VI. DES ENJEUX DE SOUVERAINETÉ ?
A. LA GÉOPOLITIQUE DU MINAGE
Les phénomènes de concentration géographique des fermes de minage, vus précédemment, soulèvent des questions d'ordre géopolitique . Avec plus de 60 % des fermes de minage établies sur son sol, la Chine pourrait ainsi chercher à déstabiliser telle ou telle cryptomonnaie, à commencer par le bitcoin, avec des effets majeurs. La Russie , de son côté, a choisi d'encourager l'implantation de pools de mineurs car elle y voit un intérêt stratégique.
L'utilisation des blockchains , à travers le minage notamment , pose la question du rôle de l'État et le principe de souveraineté . La blockchain pourrait aussi redistribuer les cartes du pouvoir à l'échelle mondiale. Comme l'explique l'entrepreneur Frédéric Montagnon, fondateur de Legolas : la blockchain pourrait remettre en cause la domination américaine et serait « une occasion unique, un nouveau protocole de l'internet que les géants d'aujourd'hui ne contrôlent pas. Si l'on veut concurrencer un jour Facebook et Google, on peut désormais le faire avec des millions de petites briques, de petits projets, qui se financeront en lançant des millions de monnaies ».
B. UNE LOGIQUE MONOPOLITISQUE
La compétition des protocoles blockchain devrait progressivement céder le pas à une logique plus monopolitisque . Stéphane Loignon observe ainsi que « la centralisation quasi-monopolistique est en effet devenue la règle dans l'économie numérique. Dans tous les services qui mettent en relation l'offre et la demande, un acteur dominant, voire ultradominant, a émergé : les moteurs de recherche et la messagerie (Google), le commerce électronique (Amazon), les réseaux sociaux (Facebook), le Web mobile et la vente de musique (Apple), la mise en relation avec des chauffeurs (Uber), la location de logements (Airbnb)... ».

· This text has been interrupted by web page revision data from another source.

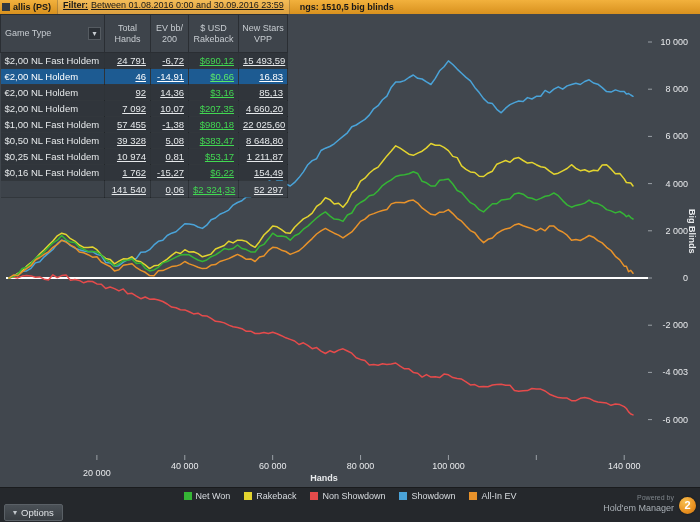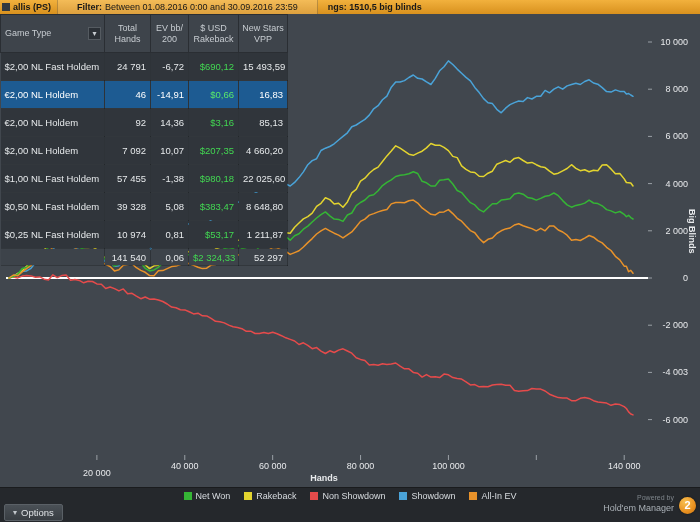--- a/index.html
+++ b/index.html
@@ -16,7 +16,7 @@
   }
   .win-icon { width:8px; height:8px; background:#343a40; margin:0 3px 0 2px; flex:none; }
   .tb-title { font-weight:bold; margin-right:6px; }
-  .tb-filter { background:rgba(255,255,255,0.14); border-left:1px solid rgba(0,0,0,0.22); border-right:1px solid rgba(0,0,0,0.22); padding:0 19px; height:14px; display:flex; align-items:center; gap:3px; }
+  .tb-filter { background:rgba(255,255,255,0.14); border-left:1px solid rgba(0,0,0,0.22); border-right:1px solid rgba(0,0,0,0.22); padding:0 5px; height:14px; display:flex; align-items:flex-start; gap:3px;text-decoration:underline; }
   .tb-filter b { font-weight:bold; }
   .tb-right { margin-left:10px; font-weight:bold; }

L'économie numérique a en effet connu quatre grandes vagues, qui ont chacune fait émerger leurs champions : d'abord celle des moteurs de recherche, des messageries et du commerce électronique, incarnée par les géants Google (fondé en 1998) et Amazon (dès 1994) ; ensuite, celle de réseaux sociaux et de l'internet « 2.0 » (participatif), symbolisée par Facebook ou Twitter (respectivement créés en 2004 et 2006) ; puis, celle de l'économie collaborative (ou « du partage »), dont les fers de lance ont été Airbnb (2008) et Uber (2009) ; enfin, celle du cloud ou de « l'informatique dématérialisée », un marché que se sont partagé des géants déjà installés (Amazon, Google, Microsoft et IBM) et quelques nouveaux entrants (Dropbox, créé en 2008).
Une cinquième vague est peut-être en train de se former avec la blockchain , dans la mesure où elle pourrait conduire à restructurer l'ensemble des industries et des services issus des quatre premières vagues, sur un mode désormais désintermédié.
Selon le rapport de France Stratégie « Les Enjeux des blockchains » 79 ( * ) , « dans la banque, l'assurance, mais aussi la logistique ou la santé, la technologie de la blockchain pourrait provoquer une véritable mutation dans la chaîne de valeur. Les plateformes numériques, qui sont des systèmes centralisés, ne sont pas à l'abri : championne de la désintermédiation, la blockchain a pu être décrite comme un moyen d' `'ubériser Uber'' ». Pour Pierre Noizat, fondateur de Paymium, « la décentralisation des serveurs est un enjeu majeur économique et démocratique. Économique d'abord, car aujourd'hui, un serveur central (toujours américain) capture toutes les données dans chaque secteur : Amazon, Apple, Uber, Google... La valeur ajoutée est ainsi aspirée dans la Silicon Valley ».
Nicolas Courtois, professeur de cryptographie à University College London (UCL), a, par ailleurs, fait valoir à vos rapporteurs que les cryptomonnaies s'inscrivent dans une mutation profonde du système des paradis fiscaux actuel.
Selon lui, leur essor est essentiellement dû à des besoins de contourner les entraves à la liberté de circulation des capitaux. Par exemple en Chine, les flux de capitaux pour les particuliers sont fortement encadrés. Les politiques conduites dans d'autres États conduisent également à restreindre l'exercice de cette liberté (cas de la Russie, Tunisie, Inde, Corée du Sud, etc.).